I hope your next Monday lives up to your expectations. I suspect though, that they're really happy to have that day with you.
Oh my - Andrew is so big. I have noticed the eating- of everything. He polishes off as much as he can get away with. The more he eats the taller he will be - I just know it. It's like it collects in his legs and then he has to stretch up to hold all of it - thus he gets taller and taller and....oh my..
Oh how I relate. Happy Tuesday to you and may your next Monday hold many opportunities for redemption.
I agree that the response to "why?" should be real and feelings should be considered. But I do remember being shut down abruptly and even rudely as a kid and learning more from that than the so called healthy response.
I stumbled onto your blog this afternoon, and I can relate! I too loathe the lighting in Wal-Mart! :)
Hey Liz! Thanks so much for dropping a comment! And thanks for the solidarity.
Oh - and, Mom? I suppose it's been so long that I don't really remember when and long enough ago to be really good at it :)

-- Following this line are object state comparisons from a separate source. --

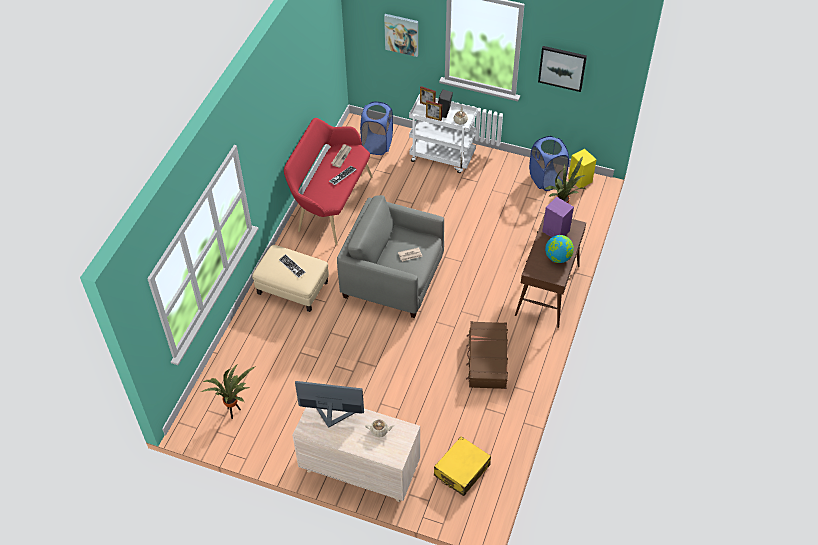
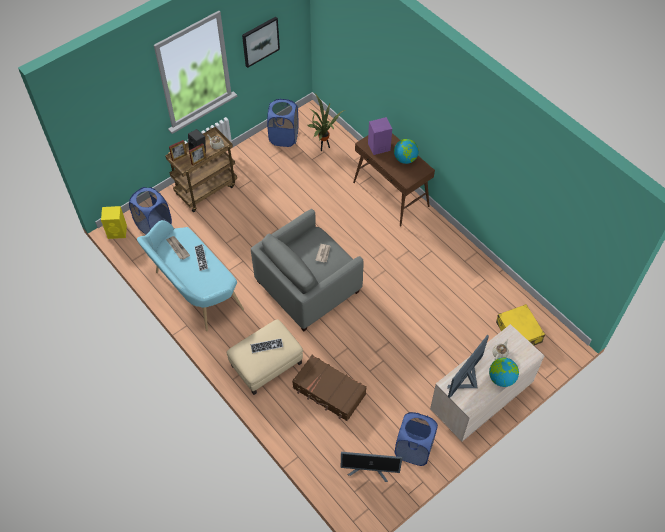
camera: 60 degrees left, 5 degrees up
(234, 412) = (370, 470): potted plant -> monitor
(274, 437) = (413, 449): none -> blue laundry basket
(331, 204) = (194, 292): red bench -> turquoise bench
(351, 443) = (501, 378): none -> globe
(401, 34) = (126, 119): picture -> none
(443, 157) = (206, 189): white cart -> brown cart
(487, 360) = (429, 265): brown suitcase -> brown suitcase (329, 392)
(580, 180) = (301, 118): yellow speaker -> yellow speaker (118, 232)

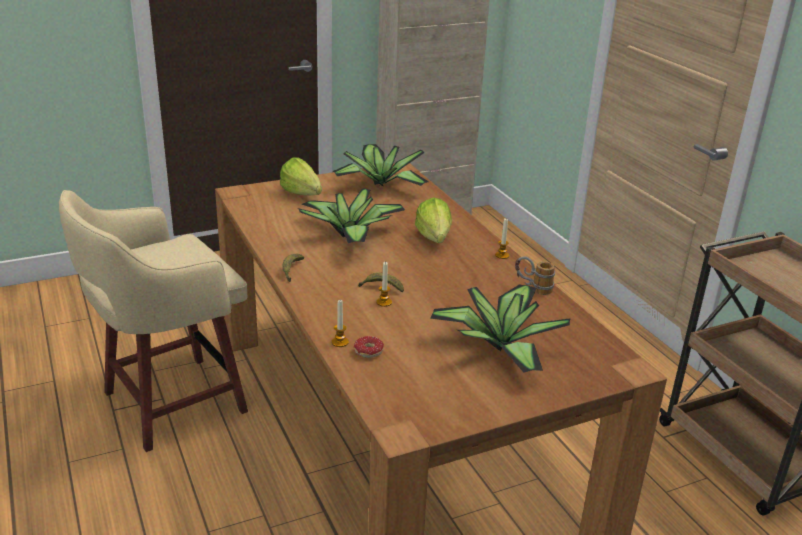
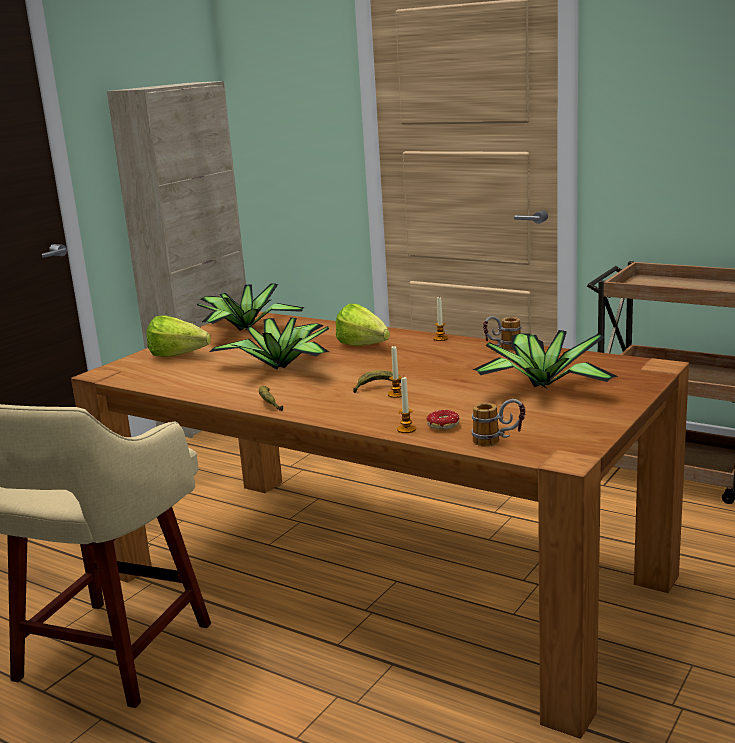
camera: 30 degrees left, 10 degrees down
(382, 388) = (498, 442): none -> mug

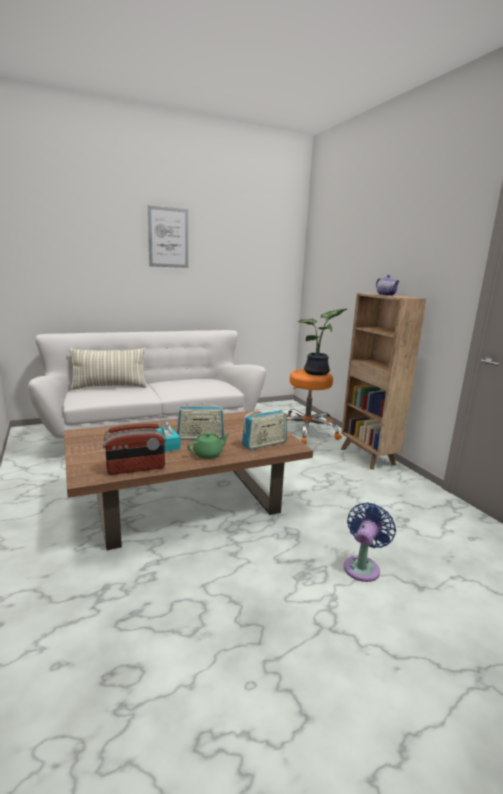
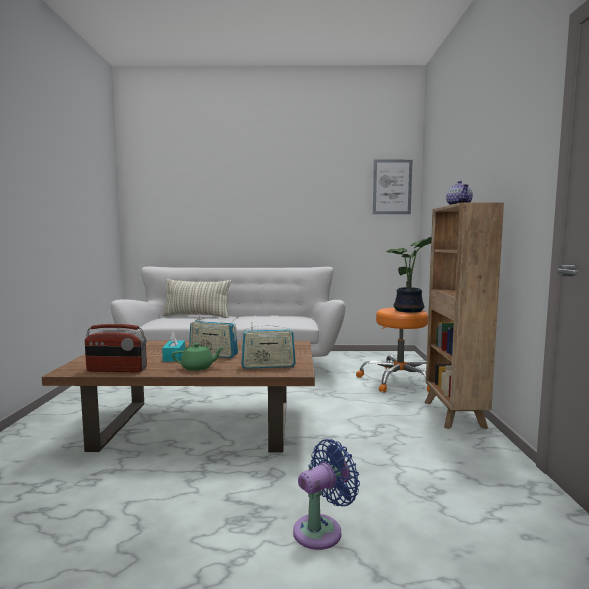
camera: 25 degrees right, 10 degrees down
(168, 237) = (269, 179): picture -> picture (392, 187)

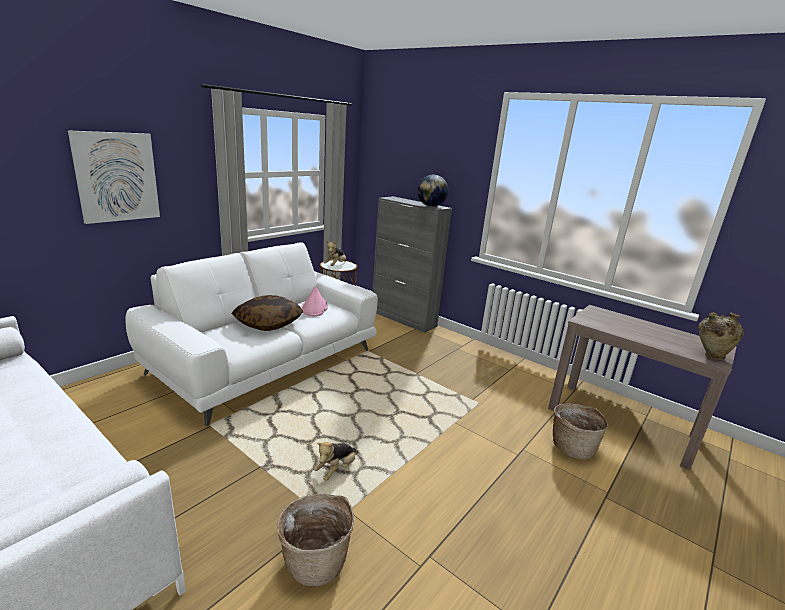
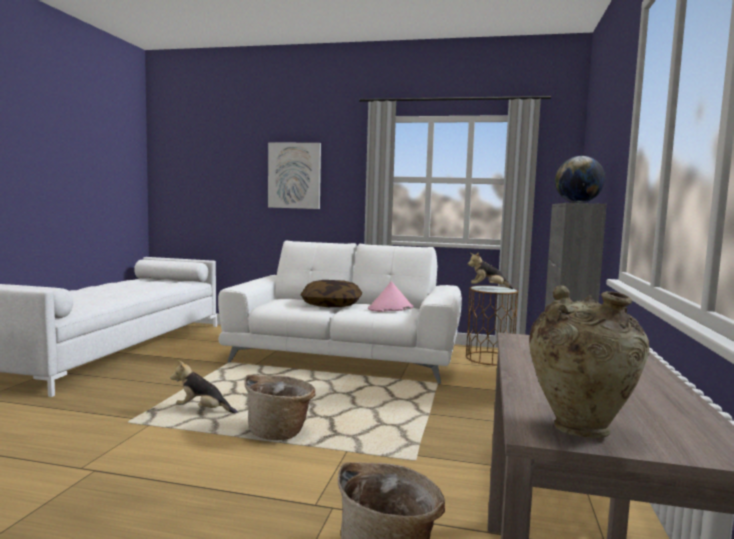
camera: 65 degrees right, 15 degrees down
(316, 559) = (84, 425): basket -> basket (280, 432)

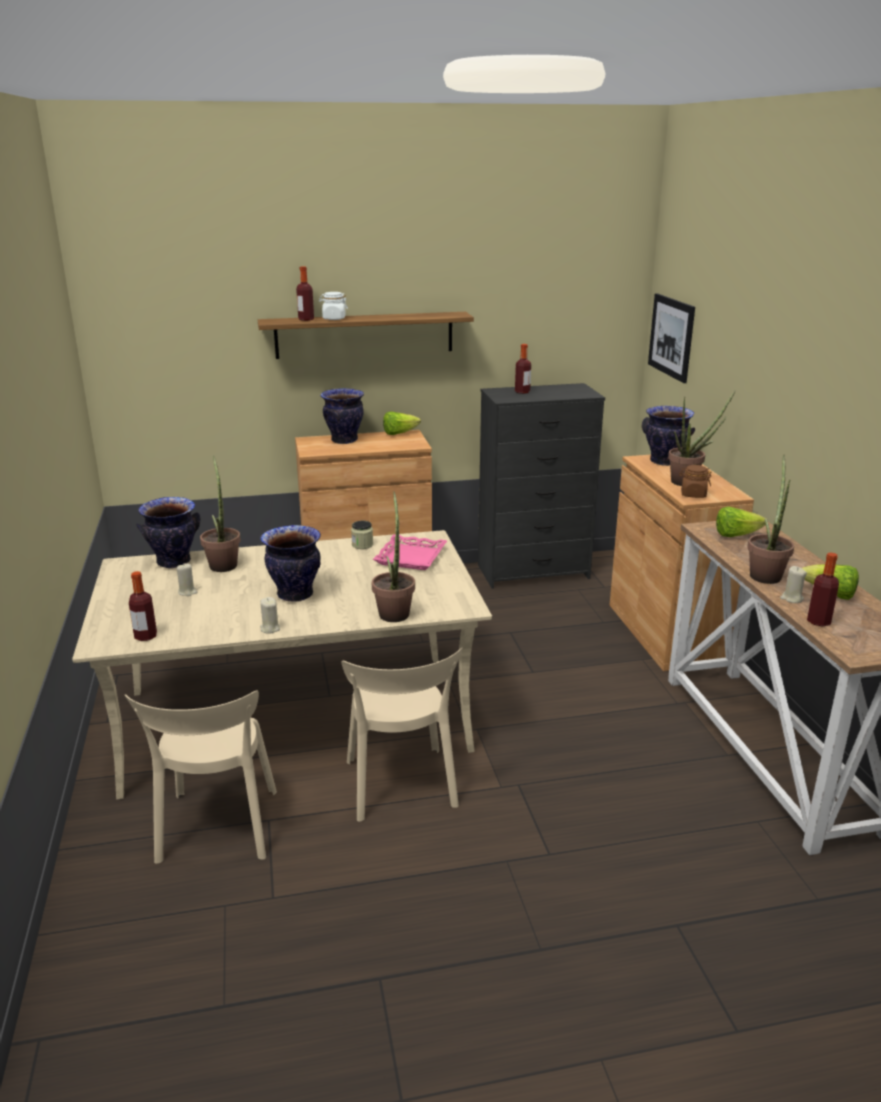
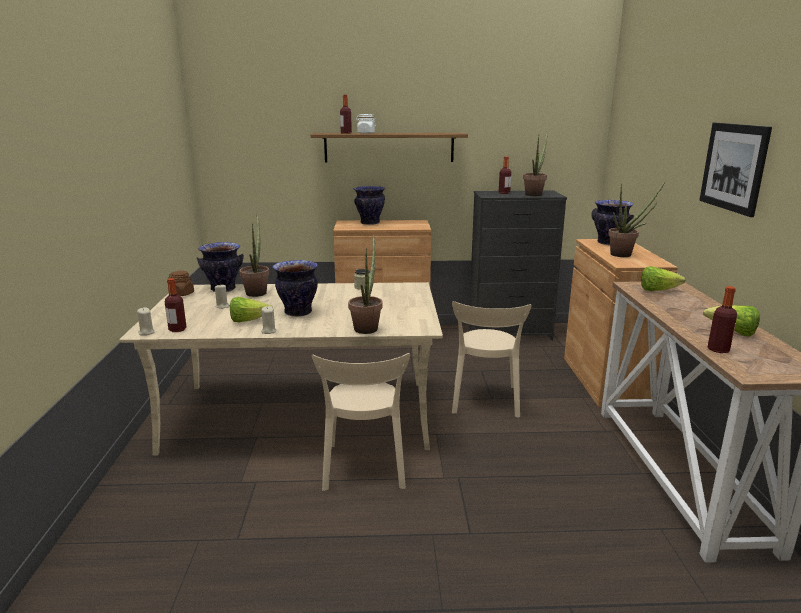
camera: 10 degrees right, 5 degrees down
(217, 830) = (215, 484): beige chair -> beige chair (485, 402)
(399, 433) = (411, 221): lettuce -> lettuce (248, 321)
(411, 557) = (395, 296): pink tray -> none
(671, 337) = (621, 153): picture -> picture (733, 167)
(693, 494) = (626, 262): brown jar -> brown jar (181, 294)
(765, 574) = (677, 316): potted plant -> potted plant (534, 194)
(791, 598) = (696, 333): beige candle -> beige candle (146, 332)

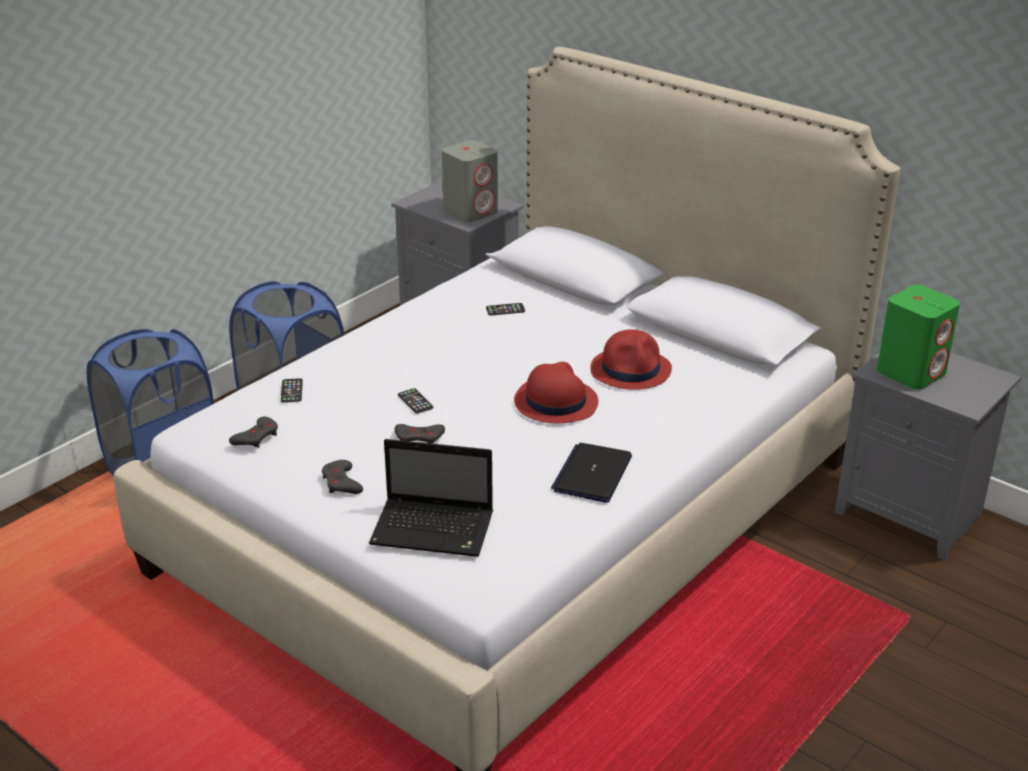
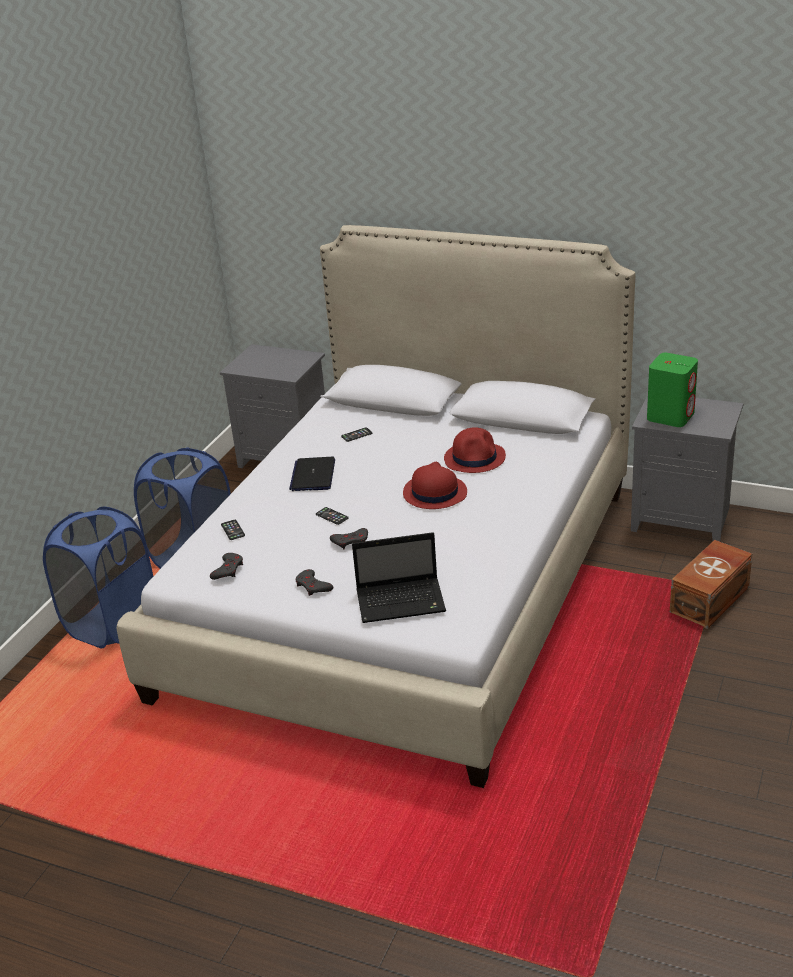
camera: 15 degrees left, 0 degrees up
(471, 211) = (287, 366): grey speaker -> none
(592, 474) = (490, 536): laptop -> laptop (313, 475)
(899, 631) = (711, 600): none -> brown storage box

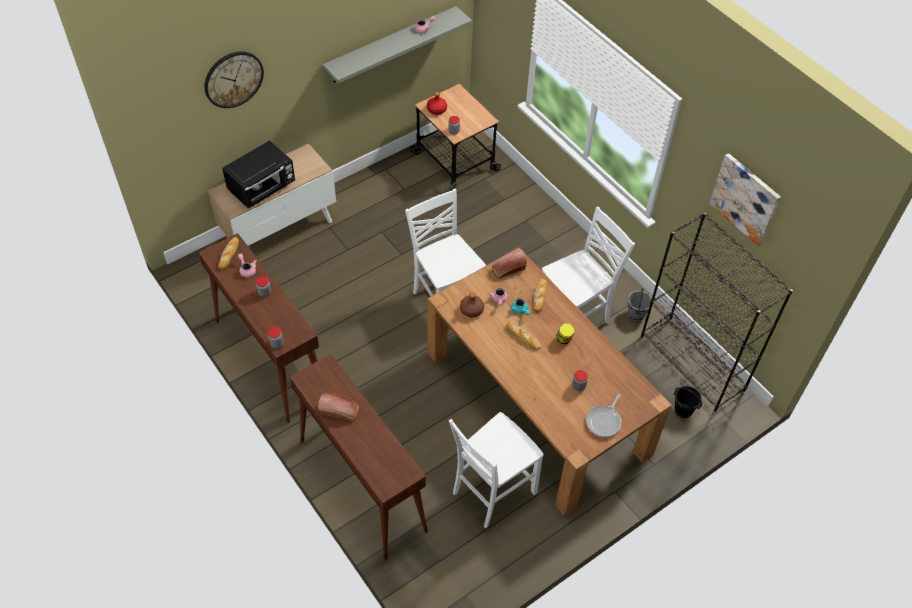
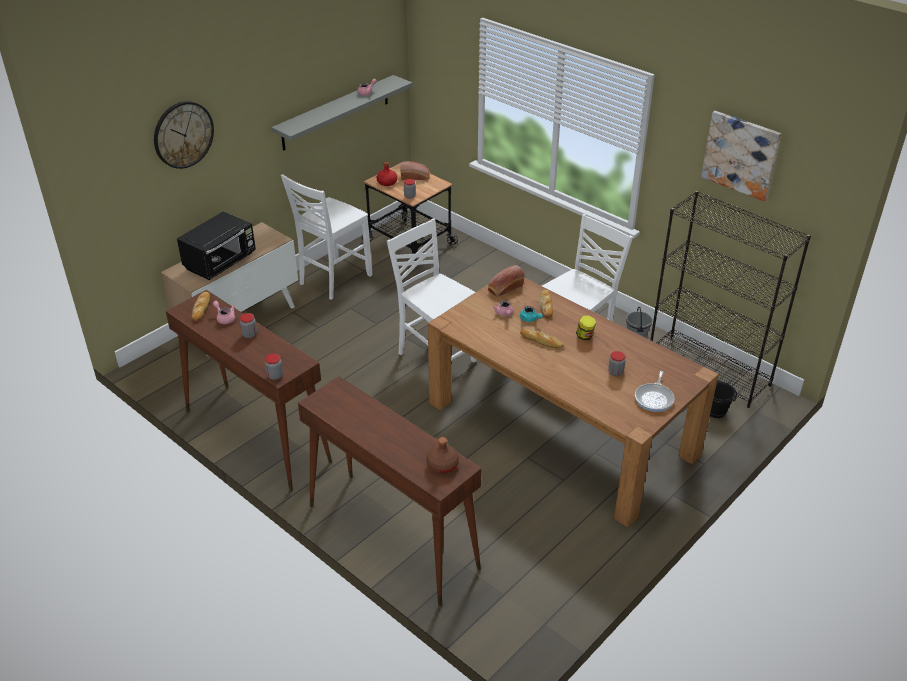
camera: 10 degrees left, 15 degrees down
(340, 411) = (365, 424): bread -> bread (415, 177)
(471, 309) = (478, 326): brown bottle -> brown bottle (442, 464)
(491, 492) = (540, 518): white chair -> white chair (333, 280)

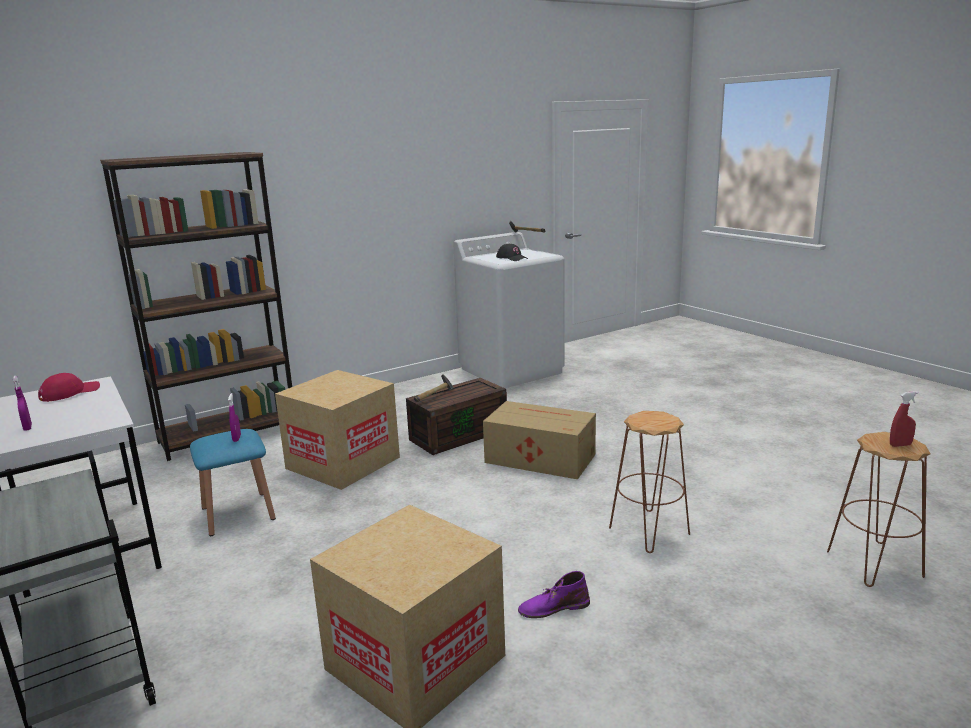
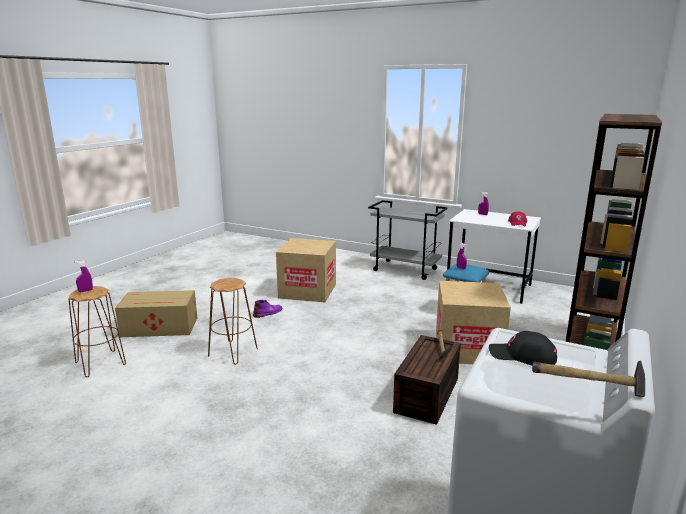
camera: 150 degrees right, 0 degrees up
(539, 458) = (337, 388): cardboard box -> cardboard box (161, 327)
(900, 445) = (85, 291): red spray bottle -> purple spray bottle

There are a few rules, though:
1) Sparingly in front of my mom
2) Seldom in front of my dad
3) Never in front of my children
4) Always in front of my brothers
Hmmm - you left some one very important out. Remembering where He is most of the time has always curbed my tongue. But I do rock with rule 4 - only enough to make the shock factor still work.
I thought I left a comment on here, but it didn't go through! Anyway, you're certainly not alone. I can't believe some of the responses to "WHY" come out of my mouth in the classroom. Let's see, "I said so, now leave me alone." Or "Because you're irritating me." And the ever lovely, "I don't know, I guess I just don't like you right now." Oy! (All they want to do is go to the bathroom or watch the P.E. classes!)